Youngstown council, schools at odds over tax break deal
A mistaken assumption and a misdirected legal notice leave a tax break in limbo.
By ROGER G. SMITH
CITY HALL REPORTER
YOUNGSTOWN -- Fallsway Equipment Corp.'s 10-year tax break would expire next year if things went as planned.
But little has followed the normal course in this tax abatement. To date, Fallsway hasn't seen a nickel of tax relief.
The result is a dispute between the city and school board in a time where the two sides are trying to smooth over other past tensions.
Nonetheless, city council and school board members say relations will improve despite the Fallsway issue.
"We'll get it out of the way and move on," said Clarence Boles, D-6th, chairman of council's education committee.
A main reason, he said, is because most council and school board members inherited the Fallsway case and had nothing to do with the problems.
History
The saga started in 1995.
Fallsway, of Akron, planned to invest about $1 million into a new facility on Salt Springs Road. The company sells and services items such as forklifts.
The city offered its standard 10-year, 75-percent abatement on real and personal property.
The company, however, decided to hold off on the project a little while for business reasons, said Jeffrey L. Chagnot, city development director. So, the city held back on approving the abatement until Fallsway was ready.
The company didn't open the new operation until 1998, but assumed the tax break had been approved years earlier and that it still applied, Chagnot said. That wasn't the case, however.
Fallsway notified the city after discovering in 1999 that the expected break hadn't been granted.
Legally, the city couldn't offer the same tax deal it had four years earlier because Fallsway already had built its facility, Chagnot said.
But the city could offer a different deal, called tax increment financing or a TIF. A TIF would give Fallsway a tax break equal to the value of the abatement that never took effect.
In 2001, the city came up with a TIF that would grant a 75-percent abatement on the company's real property tax for 15 years.
The problem
Trouble was that the proposed deal exceeded a cap on how much tax relief a city can offer without school board approval. Cities can't give tax breaks totaling more than a cumulative 750 percent without school approval. The city's new Fallsway proposal amounted to 1,125 percent.
City council sent the board of education a required legal notice giving school officials the chance to object to the proposed deal.
The school board did object, but returned the notice to the mayor's office -- not to council, Chagnot said.
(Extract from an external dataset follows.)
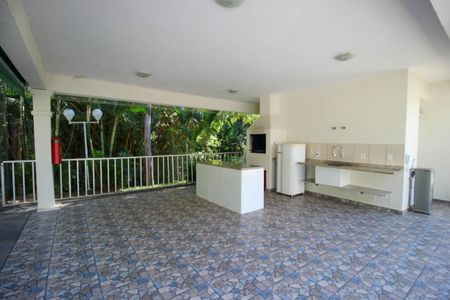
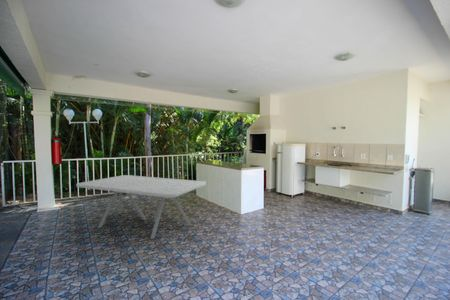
+ dining table [75,174,207,240]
Because council didn't get the school board's objection, the city law department gave the OK in 2002 to approve the 75-percent, 15-year tax break.
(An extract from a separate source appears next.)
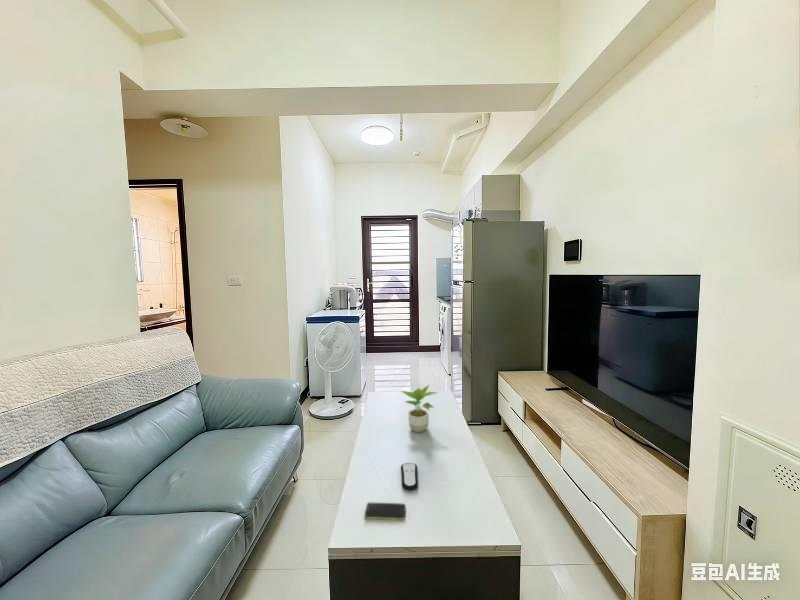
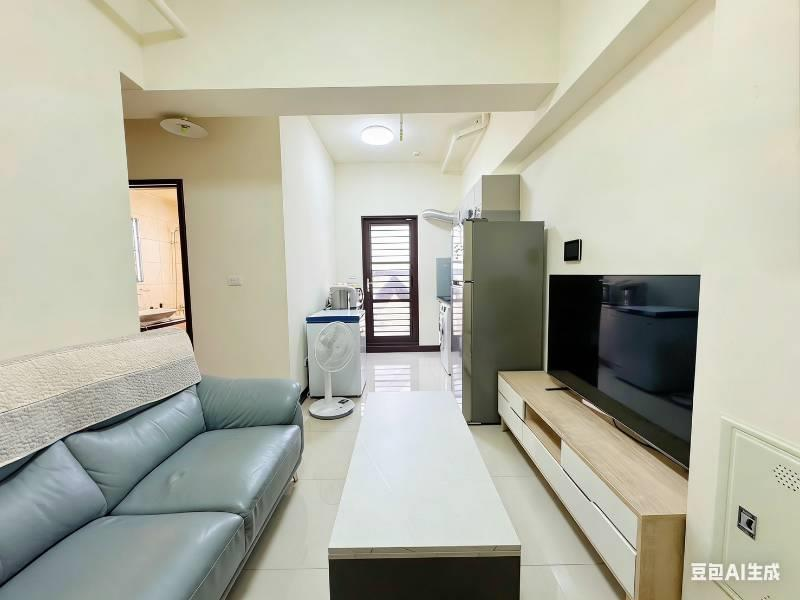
- smartphone [364,502,407,521]
- remote control [400,462,419,491]
- potted plant [400,383,438,433]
The tax break didn't go into effect, however, because the school board objected to the state tax commission when it found out the city had granted the deal.
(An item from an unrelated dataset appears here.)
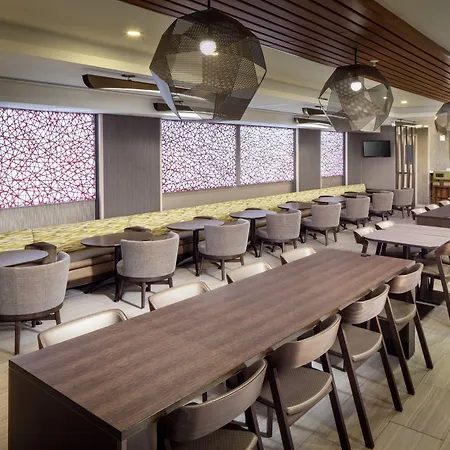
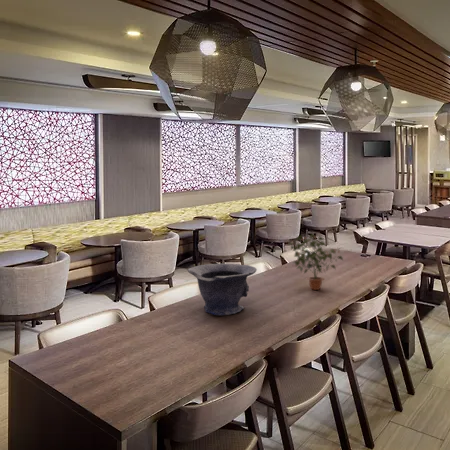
+ potted plant [288,233,344,291]
+ decorative bowl [187,263,258,316]
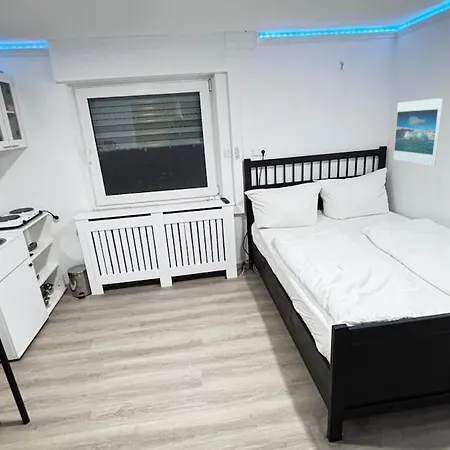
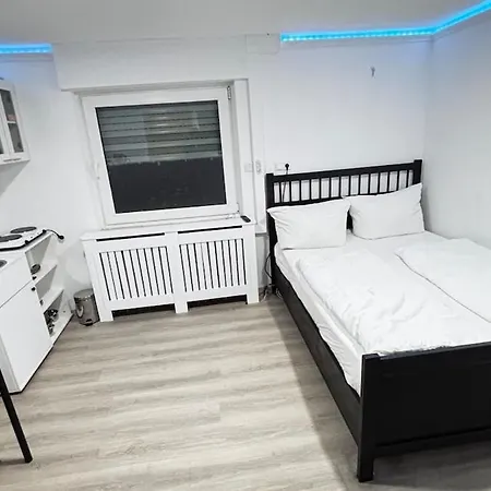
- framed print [392,97,444,166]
The two sides now await a ruling after an administrative hearing conducted by the tax commission.
Working together
Meanwhile, council's education committee and the school board's legislative committee say they won't let the Fallsway case get between them.
There already is evidence of that. The two have worked amicably on another tax abatement.
The city wants the school board to grant an additional 25 percent tax break to help the financially struggling Sparkle Market on Market Street. The city granted the supermarket a 10-year, 75-percent tax break, but school board approval is needed for any larger abatement.
Approval is expected soon on the additional 25 percent, which would mean the Sparkle would pay no taxes, said Lock P. Beachum Sr., chairman of the school board's legislative committee.
Boles, a former school board member, said he wants to see that spirit of cooperation expand, not shrink back to the animosity generated over several tax issues in years past. So does Beachum, a former council member.
"The board and the city must get along for the city to advance," he said.